In 2012, overall member satisfaction averages 702 on a 1,000-point scale, compared with 696 in 2011. There are notable gains in the information and communication; statements; and claims processing factors.

Millard says deficits in one area can be overcome by performing well in the other areas.  For example, some integrated systems have narrow provider networks that results in low ratings for provider choice, but can make up for that in other areas by communicating simpler, more transparent and consistent coverage and benefits. 

Health plan members in Michigan, the Illinois/Indiana region and Ohio are the most satisfied with their health plan experience, while members in the Mountain region and Colorado are the least satisfied.

For the fourth straight year, most top member-satisfying health plans in the U.S. are nonprofit (or otherwise non-investor-owned). According to the Alliance for Advancing Nonprofit Health Care’s analysis of the rankings, 76% of the health plans rated No. 1 in their regions are nonprofit, even though these plans represented only 40% of all the plans included in the study.

That may mean non-profits are doing better at communicating with their members.

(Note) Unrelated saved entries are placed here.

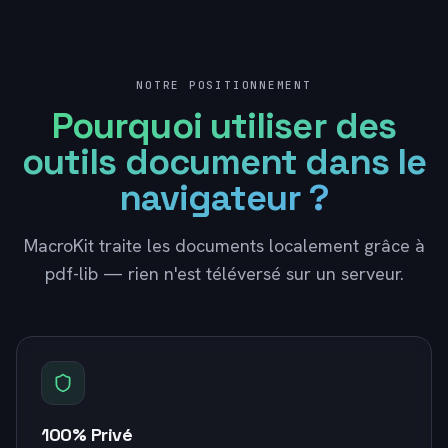
NOTRE POSITIONNEMENT
Pourquoi utiliser des
outils document dans le
navigateur ?
MacroKit traite les documents localement grâce à
pdf-lib — rien n'est téléversé sur un serveur.
100% Privé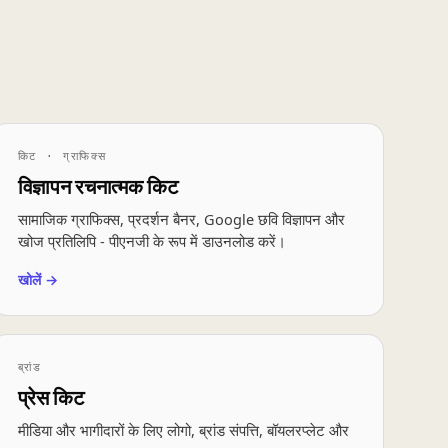
किट · ग्राफिक्स
विज्ञापन रचनात्मक किट
सामाजिक ग्राफिक्स, प्रदर्शन बैनर, Google छवि विज्ञापन और
खोज प्रतिलिपि - पीएनजी के रूप में डाउनलोड करें।
खोलें →
ब्रांड
प्रेस किट
मीडिया और भागीदारों के लिए लोगो, ब्रांड संपत्ति, बॉयलरप्लेट और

“Much of our research specifies those actions which should be prioritized in order to produce the biggest improvements in member experience,” says Millard. “This requires a careful assessment of whether there are specific shortfalls, and then matching these to key performance indicators that can become metrics within dedicated performance improvement schemes. Some of the most common areas of concern have to do with perceptions about the dependability of coverage, and knowing how to access preventive services. Generally, these KPIs are not about transactions but concern the quality of communications that occur between the health plan and its members.”